Please reproduce every line of the following material verbatim.

-- Begin --

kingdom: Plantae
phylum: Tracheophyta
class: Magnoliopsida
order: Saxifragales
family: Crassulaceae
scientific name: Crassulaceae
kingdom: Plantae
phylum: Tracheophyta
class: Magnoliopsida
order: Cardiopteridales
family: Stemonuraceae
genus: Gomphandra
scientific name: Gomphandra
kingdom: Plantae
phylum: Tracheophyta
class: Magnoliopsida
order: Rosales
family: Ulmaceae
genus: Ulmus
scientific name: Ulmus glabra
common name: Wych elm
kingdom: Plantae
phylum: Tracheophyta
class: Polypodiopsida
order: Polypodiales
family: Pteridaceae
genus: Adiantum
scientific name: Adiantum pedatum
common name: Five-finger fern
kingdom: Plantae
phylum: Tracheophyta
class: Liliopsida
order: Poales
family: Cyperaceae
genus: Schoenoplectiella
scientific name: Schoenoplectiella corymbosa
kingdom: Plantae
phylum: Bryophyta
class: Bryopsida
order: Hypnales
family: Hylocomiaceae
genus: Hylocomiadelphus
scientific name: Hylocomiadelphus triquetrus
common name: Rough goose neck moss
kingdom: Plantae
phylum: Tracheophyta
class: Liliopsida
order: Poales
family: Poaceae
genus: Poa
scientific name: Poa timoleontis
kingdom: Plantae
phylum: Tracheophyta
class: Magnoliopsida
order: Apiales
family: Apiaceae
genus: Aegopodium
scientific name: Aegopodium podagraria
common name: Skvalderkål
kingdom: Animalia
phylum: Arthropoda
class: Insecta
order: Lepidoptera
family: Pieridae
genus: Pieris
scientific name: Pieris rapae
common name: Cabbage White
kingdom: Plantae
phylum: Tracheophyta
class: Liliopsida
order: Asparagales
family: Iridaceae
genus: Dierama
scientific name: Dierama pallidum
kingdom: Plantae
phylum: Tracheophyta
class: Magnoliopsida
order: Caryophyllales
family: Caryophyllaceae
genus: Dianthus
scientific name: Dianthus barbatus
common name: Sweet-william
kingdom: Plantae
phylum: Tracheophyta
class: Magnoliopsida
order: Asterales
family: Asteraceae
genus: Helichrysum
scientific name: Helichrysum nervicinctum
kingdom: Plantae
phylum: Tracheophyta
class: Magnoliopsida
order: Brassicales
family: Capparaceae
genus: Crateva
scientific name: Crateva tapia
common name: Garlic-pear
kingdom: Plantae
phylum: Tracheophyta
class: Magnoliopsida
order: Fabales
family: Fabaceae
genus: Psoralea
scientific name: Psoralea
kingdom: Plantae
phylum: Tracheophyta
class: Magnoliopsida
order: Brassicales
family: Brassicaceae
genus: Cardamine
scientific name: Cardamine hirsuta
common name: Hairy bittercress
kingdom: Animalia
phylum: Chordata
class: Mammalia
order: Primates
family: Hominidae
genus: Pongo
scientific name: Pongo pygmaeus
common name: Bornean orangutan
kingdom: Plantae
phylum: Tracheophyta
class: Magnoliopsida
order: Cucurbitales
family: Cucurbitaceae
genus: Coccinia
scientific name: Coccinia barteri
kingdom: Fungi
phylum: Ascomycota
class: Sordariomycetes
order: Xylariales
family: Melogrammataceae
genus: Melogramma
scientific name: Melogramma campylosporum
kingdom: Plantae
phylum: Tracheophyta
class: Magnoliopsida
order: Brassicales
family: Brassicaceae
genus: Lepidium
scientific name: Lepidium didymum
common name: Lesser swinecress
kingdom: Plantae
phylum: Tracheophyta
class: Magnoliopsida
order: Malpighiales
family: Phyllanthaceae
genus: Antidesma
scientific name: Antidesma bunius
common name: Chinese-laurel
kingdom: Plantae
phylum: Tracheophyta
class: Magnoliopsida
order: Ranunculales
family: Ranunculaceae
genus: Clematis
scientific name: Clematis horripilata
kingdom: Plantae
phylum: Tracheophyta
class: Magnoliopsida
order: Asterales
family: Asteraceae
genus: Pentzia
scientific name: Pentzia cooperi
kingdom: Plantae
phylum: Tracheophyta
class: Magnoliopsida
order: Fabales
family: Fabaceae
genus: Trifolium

-- End --

Response to the exercise:
kingdom: Plantae
phylum: Tracheophyta
class: Magnoliopsida
order: Saxifragales
family: Crassulaceae
scientific name: Crassulaceae
kingdom: Plantae
phylum: Tracheophyta
class: Magnoliopsida
order: Cardiopteridales
family: Stemonuraceae
genus: Gomphandra
scientific name: Gomphandra
kingdom: Plantae
phylum: Tracheophyta
class: Magnoliopsida
order: Rosales
family: Ulmaceae
genus: Ulmus
scientific name: Ulmus glabra
common name: Wych elm
kingdom: Plantae
phylum: Tracheophyta
class: Polypodiopsida
order: Polypodiales
family: Pteridaceae
genus: Adiantum
scientific name: Adiantum pedatum
common name: Five-finger fern
kingdom: Plantae
phylum: Tracheophyta
class: Liliopsida
order: Poales
family: Cyperaceae
genus: Schoenoplectiella
scientific name: Schoenoplectiella corymbosa
kingdom: Plantae
phylum: Bryophyta
class: Bryopsida
order: Hypnales
family: Hylocomiaceae
genus: Hylocomiadelphus
scientific name: Hylocomiadelphus triquetrus
common name: Rough goose neck moss
kingdom: Plantae
phylum: Tracheophyta
class: Liliopsida
order: Poales
family: Poaceae
genus: Poa
scientific name: Poa timoleontis
kingdom: Plantae
phylum: Tracheophyta
class: Magnoliopsida
order: Apiales
family: Apiaceae
genus: Aegopodium
scientific name: Aegopodium podagraria
common name: Skvalderkål
kingdom: Animalia
phylum: Arthropoda
class: Insecta
order: Lepidoptera
family: Pieridae
genus: Pieris
scientific name: Pieris rapae
common name: Cabbage White
kingdom: Plantae
phylum: Tracheophyta
class: Liliopsida
order: Asparagales
family: Iridaceae
genus: Dierama
scientific name: Dierama pallidum
kingdom: Plantae
phylum: Tracheophyta
class: Magnoliopsida
order: Caryophyllales
family: Caryophyllaceae
genus: Dianthus
scientific name: Dianthus barbatus
common name: Sweet-william
kingdom: Plantae
phylum: Tracheophyta
class: Magnoliopsida
order: Asterales
family: Asteraceae
genus: Helichrysum
scientific name: Helichrysum nervicinctum
kingdom: Plantae
phylum: Tracheophyta
class: Magnoliopsida
order: Brassicales
family: Capparaceae
genus: Crateva
scientific name: Crateva tapia
common name: Garlic-pear
kingdom: Plantae
phylum: Tracheophyta
class: Magnoliopsida
order: Fabales
family: Fabaceae
genus: Psoralea
scientific name: Psoralea
kingdom: Plantae
phylum: Tracheophyta
class: Magnoliopsida
order: Brassicales
family: Brassicaceae
genus: Cardamine
scientific name: Cardamine hirsuta
common name: Hairy bittercress
kingdom: Animalia
phylum: Chordata
class: Mammalia
order: Primates
family: Hominidae
genus: Pongo
scientific name: Pongo pygmaeus
common name: Bornean orangutan
kingdom: Plantae
phylum: Tracheophyta
class: Magnoliopsida
order: Cucurbitales
family: Cucurbitaceae
genus: Coccinia
scientific name: Coccinia barteri
kingdom: Fungi
phylum: Ascomycota
class: Sordariomycetes
order: Xylariales
family: Melogrammataceae
genus: Melogramma
scientific name: Melogramma campylosporum
kingdom: Plantae
phylum: Tracheophyta
class: Magnoliopsida
order: Brassicales
family: Brassicaceae
genus: Lepidium
scientific name: Lepidium didymum
common name: Lesser swinecress
kingdom: Plantae
phylum: Tracheophyta
class: Magnoliopsida
order: Malpighiales
family: Phyllanthaceae
genus: Antidesma
scientific name: Antidesma bunius
common name: Chinese-laurel
kingdom: Plantae
phylum: Tracheophyta
class: Magnoliopsida
order: Ranunculales
family: Ranunculaceae
genus: Clematis
scientific name: Clematis horripilata
kingdom: Plantae
phylum: Tracheophyta
class: Magnoliopsida
order: Asterales
family: Asteraceae
genus: Pentzia
scientific name: Pentzia cooperi
kingdom: Plantae
phylum: Tracheophyta
class: Magnoliopsida
order: Fabales
family: Fabaceae
genus: Trifolium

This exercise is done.